--- Task to complete ---
Pick up the write-up on the Magico S5 2024 speaker's impedance and phase behavior from its last sentence and extend it with the next few paragraphs.

--- Extract provided ---
╭──
The Magico S5 2024 - Double Demanding

Following up on my prior blog post on speakers that are hard to drive, I was getting ready to use the Stereophile measurements of the Magico S5 2024 model as an example of a speaker that was hard to drive, but whose issues could be reasonably passed off as "engineering trade-offs."  Then I read this curious bit in JA's text:  

The minimum EPDR values are 1.03 ohms at 42Hz, 1.81 ohms at 406Hz, and 1.05 ohms at 20.6kHz. 

Wait, that last bit has to be an error, I thought.  Typically only electrostatics show this kind of behavior.  I reread and examined the raw graph, look at the red oval: 

 

 Of course, the circles added are mine, not Stereophile's. This makes very little sense, except we get a clue from his text later on:  

There is a very slight lack of energy above 13kHz before the response starts to rise, peaking at 35kHz (not shown in this graph), which will be due to the tweeter's fundamental dome resonance. 

Suddenly I had a very Sherlock Holmes moment.  The corpse went from "accidental drowning" to "potential murder" in an instant.  This now appears to be a speaker whose crossover may not be optimal in the engineering sense any longer.  

What's Correct

The reason I wanted to use this speaker as an example of "hard to drive" but not deliberately designed to be a low impedance speaker is everything below 6 kHz.  This is classic sealed, 3-way speaker behavior.   Lets walk through it from left to right. 

The resonant impedance peak at 30 Hz is what a sealed speaker should look like.  The yellow circle shows the other impedance minima, at 42 Hz.  We of course wish it was higher, but we understand what's going on.  The designers chose 2x 8 Ohm woofers AND wanted a bit of a bass boost around 60 Hz.  Totally normal behavior.  See JA's quasi-anechoic measurements, below: 

 

The only thing that's a little odd is the low impedance at the crossover point, ~200Hz.  We'd expect it higher, but it's not awful.  The rise in impedance between 200 Hz to 3 kHz  shows filtering/EQ applied to the midrange to match the levels of the woofers and tweeters.  Again, perfectly normal, and not a sign of anything other than excellent driver matching.  Notice also the steep filter behavior in the response plots at 200 Hz.  Pretty close to ideal LR4 behavior.  Bravo. 

The resonance peak at 3-4 kHz is going to be pretty close to where the midrange to tweeter crossover is, and again, absolutely normal.   Any lower and you risk endangering the tweeter.  The horizontal off-axis plots confirm Magico did not set this too high  for the midrange. 

 

Do You Smell Almonds? 

What's wrong with the impedance plot above 3 kHz is the phase angle.  It should be closer to 0 and going positive and end above 0.  This is the typical behavior of a tweeter with a voice coil.  The further up you go the more the impedance is dominated by the inductance.  In the S5 however the tweeter impedance (above crossover) is VERY negative, implying there's a lot of capacitance there. 

While the specific resistance and inductance (Re and Le) of a done tweeter vary a great deal the curve has the same shape and it's just not capacitative.  It's not an electrostatic. 

About the only way to cause this behavior, which lines up with the observed mechanical resonance is if you put in an RC circuit in front of the tweeter.
╰──
--- Dataset records ---
╭──
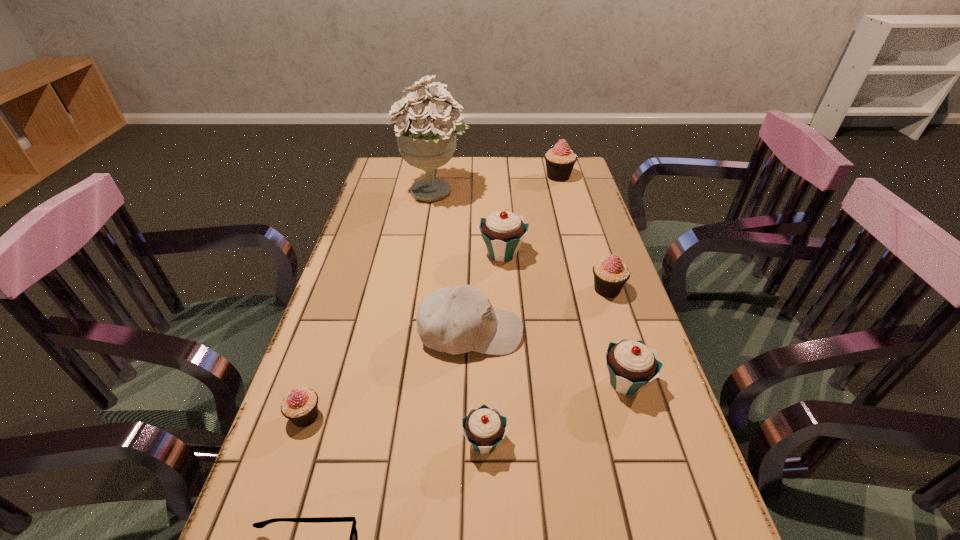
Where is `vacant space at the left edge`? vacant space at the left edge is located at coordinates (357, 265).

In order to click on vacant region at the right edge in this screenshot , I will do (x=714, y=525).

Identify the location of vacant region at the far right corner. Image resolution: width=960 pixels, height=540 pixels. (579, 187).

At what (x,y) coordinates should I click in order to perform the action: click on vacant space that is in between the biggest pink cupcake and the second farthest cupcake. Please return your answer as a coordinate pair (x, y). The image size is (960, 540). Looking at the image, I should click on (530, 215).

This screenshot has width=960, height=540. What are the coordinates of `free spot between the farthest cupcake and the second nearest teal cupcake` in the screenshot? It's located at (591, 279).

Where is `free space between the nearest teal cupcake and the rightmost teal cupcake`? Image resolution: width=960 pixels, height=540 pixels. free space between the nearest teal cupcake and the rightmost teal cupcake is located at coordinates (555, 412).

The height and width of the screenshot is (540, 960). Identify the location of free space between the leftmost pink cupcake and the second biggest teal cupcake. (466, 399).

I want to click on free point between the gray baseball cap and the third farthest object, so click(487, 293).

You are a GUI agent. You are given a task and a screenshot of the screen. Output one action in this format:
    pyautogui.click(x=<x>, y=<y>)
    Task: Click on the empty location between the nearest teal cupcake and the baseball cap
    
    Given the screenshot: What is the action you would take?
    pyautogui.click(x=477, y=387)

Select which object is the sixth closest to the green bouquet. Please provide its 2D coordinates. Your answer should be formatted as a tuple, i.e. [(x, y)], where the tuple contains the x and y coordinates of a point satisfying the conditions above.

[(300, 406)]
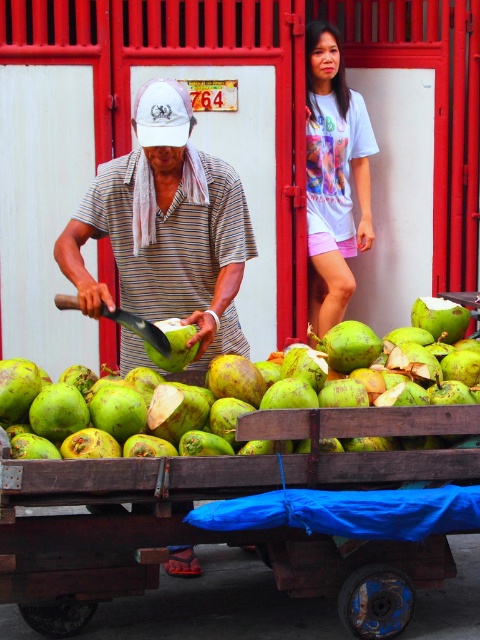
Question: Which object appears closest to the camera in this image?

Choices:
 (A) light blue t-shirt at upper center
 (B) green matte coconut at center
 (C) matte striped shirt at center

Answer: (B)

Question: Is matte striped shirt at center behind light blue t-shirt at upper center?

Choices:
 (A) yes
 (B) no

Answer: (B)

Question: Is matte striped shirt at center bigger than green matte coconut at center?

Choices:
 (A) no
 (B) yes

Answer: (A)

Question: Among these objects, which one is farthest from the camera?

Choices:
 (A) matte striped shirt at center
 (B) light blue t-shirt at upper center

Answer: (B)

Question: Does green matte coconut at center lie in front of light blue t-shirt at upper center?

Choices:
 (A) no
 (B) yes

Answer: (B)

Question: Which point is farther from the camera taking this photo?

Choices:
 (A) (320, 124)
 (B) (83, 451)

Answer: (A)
╰──
╭──
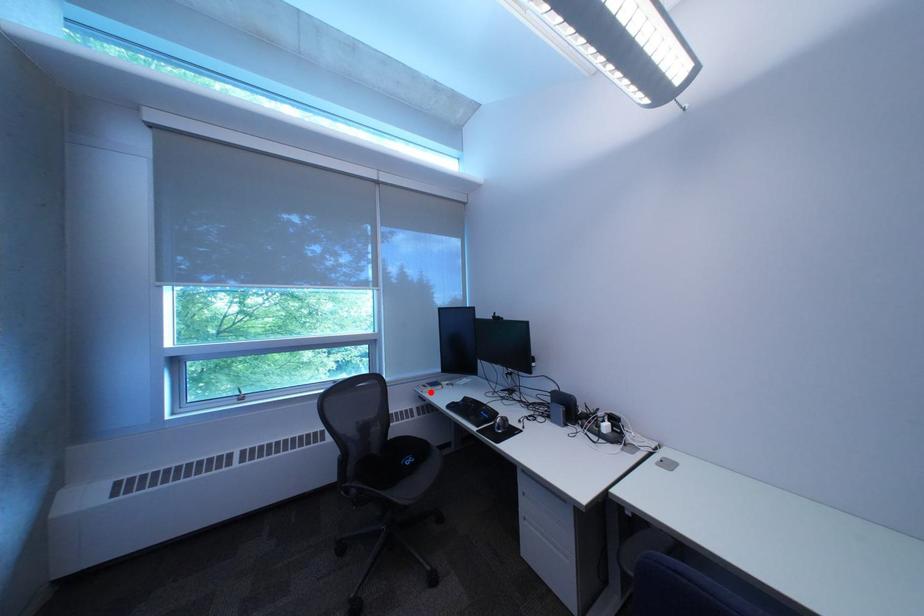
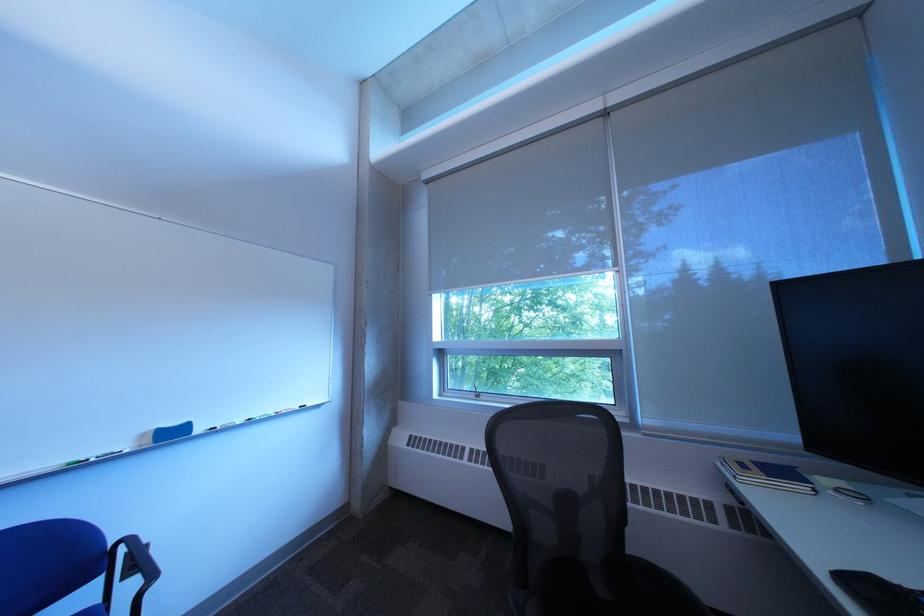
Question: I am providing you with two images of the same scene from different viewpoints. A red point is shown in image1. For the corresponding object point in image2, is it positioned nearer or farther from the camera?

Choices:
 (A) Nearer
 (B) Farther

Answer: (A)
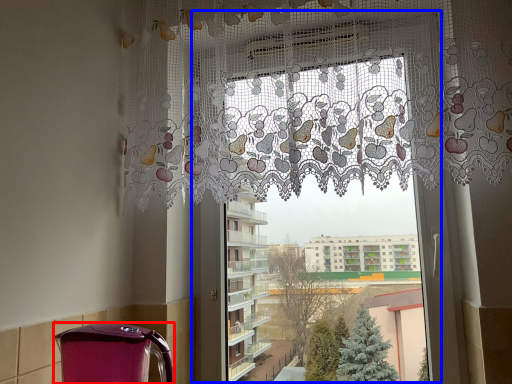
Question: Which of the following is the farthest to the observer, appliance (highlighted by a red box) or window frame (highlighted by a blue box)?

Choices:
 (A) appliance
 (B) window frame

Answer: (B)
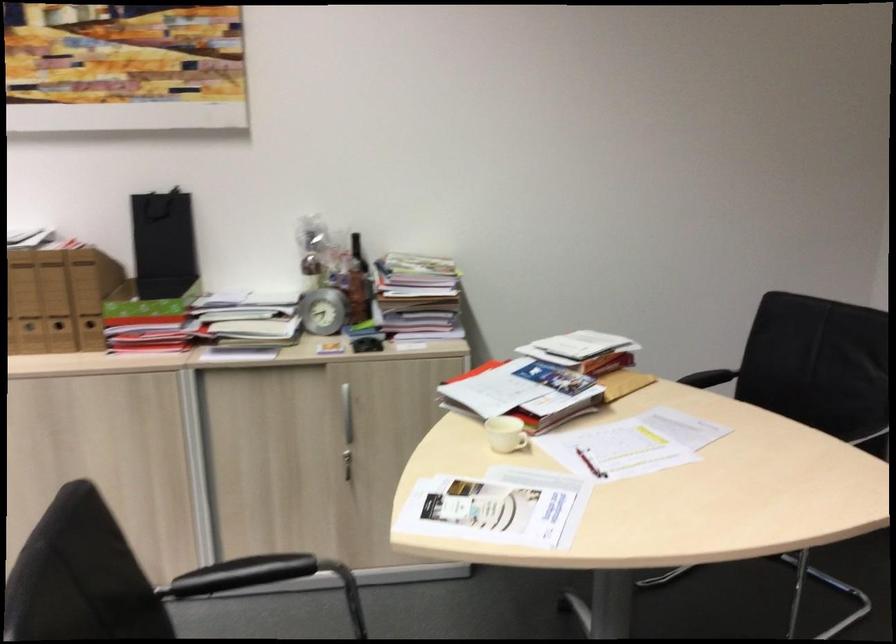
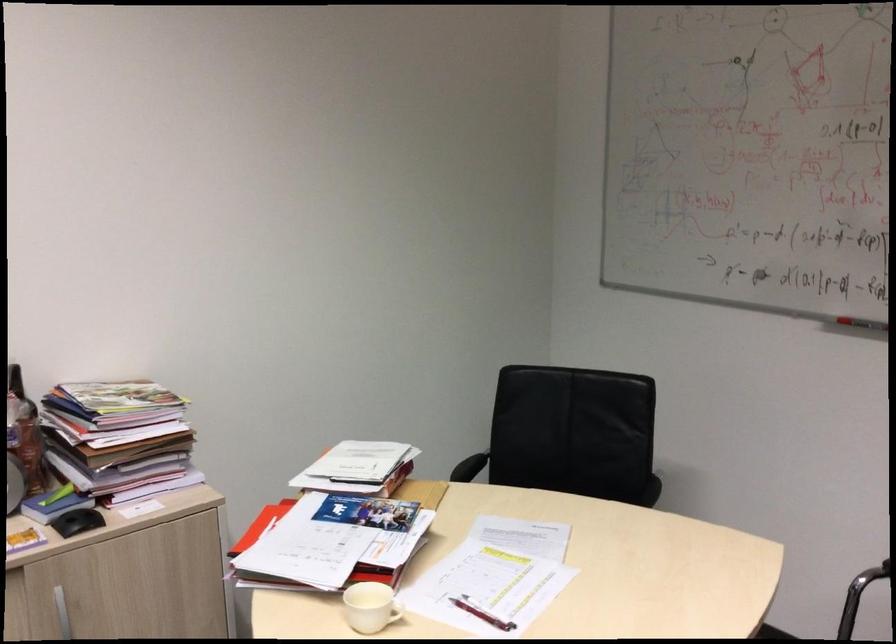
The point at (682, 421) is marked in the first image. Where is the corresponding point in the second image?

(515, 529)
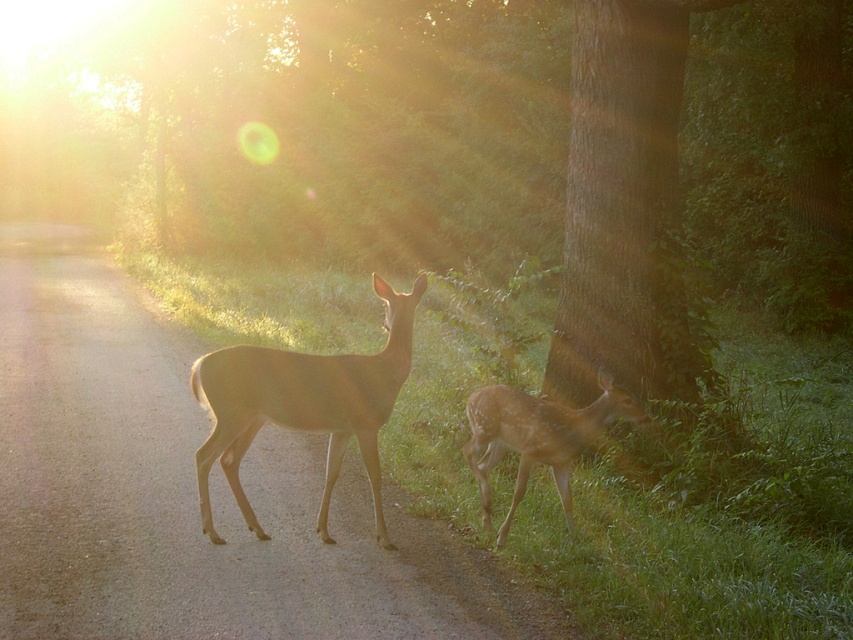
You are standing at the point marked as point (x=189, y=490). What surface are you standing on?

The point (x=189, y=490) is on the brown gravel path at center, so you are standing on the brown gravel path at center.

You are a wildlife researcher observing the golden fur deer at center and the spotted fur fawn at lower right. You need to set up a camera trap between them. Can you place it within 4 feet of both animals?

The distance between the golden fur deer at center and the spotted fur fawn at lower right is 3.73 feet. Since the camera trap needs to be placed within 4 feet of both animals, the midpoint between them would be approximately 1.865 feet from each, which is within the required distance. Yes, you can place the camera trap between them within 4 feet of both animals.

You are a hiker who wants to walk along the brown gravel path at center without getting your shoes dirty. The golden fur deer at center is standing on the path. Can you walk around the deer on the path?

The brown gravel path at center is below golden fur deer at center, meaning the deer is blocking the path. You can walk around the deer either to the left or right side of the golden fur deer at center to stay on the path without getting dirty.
╰──
╭──
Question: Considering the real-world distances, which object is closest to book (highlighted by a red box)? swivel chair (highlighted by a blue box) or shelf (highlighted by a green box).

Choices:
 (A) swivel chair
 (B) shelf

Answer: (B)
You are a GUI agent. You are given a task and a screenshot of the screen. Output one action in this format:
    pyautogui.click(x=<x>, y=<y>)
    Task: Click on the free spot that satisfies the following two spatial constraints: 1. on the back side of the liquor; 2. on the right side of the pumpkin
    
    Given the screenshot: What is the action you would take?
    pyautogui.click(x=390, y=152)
╰──
--- Response to this task ---
In the drawing below we emulate a typical tweeter with R1/L1.  3 Ohms and 0.03mH inductor.  We've drawn a parallel circuit of C2/R2 to simulate the RC circuit we think is in the Magico S5: 

 

 

 

As we mentioned, R1/L1 simulate the tweeter impedance above resonance.  C1 and R2 are EQ.  They would dampen the tweeter's output above 10 kHz.  OK, so this is just an EQ circuit, nothing nefarious about this, right? Well, yes and no.  The issue here is the choice of EQ circuit.  By having C1/R2 in parallel with the tweeter we've essentially chosen a very low EPDR.  The designer could have, for instance, put in a series circuit to achieve the same thing and maintain high EDPR.  It's not that the EQ wasn't necessary, it may very well have been.  The issue is the way in which it's implemented in the example above. 

An argument might be made by Magico that hey, we wanted to avoid anything in series with the tweeter.... well, OK, but you have all those other parts in series with the tweeter, midrange and woofers, why go all puritan here?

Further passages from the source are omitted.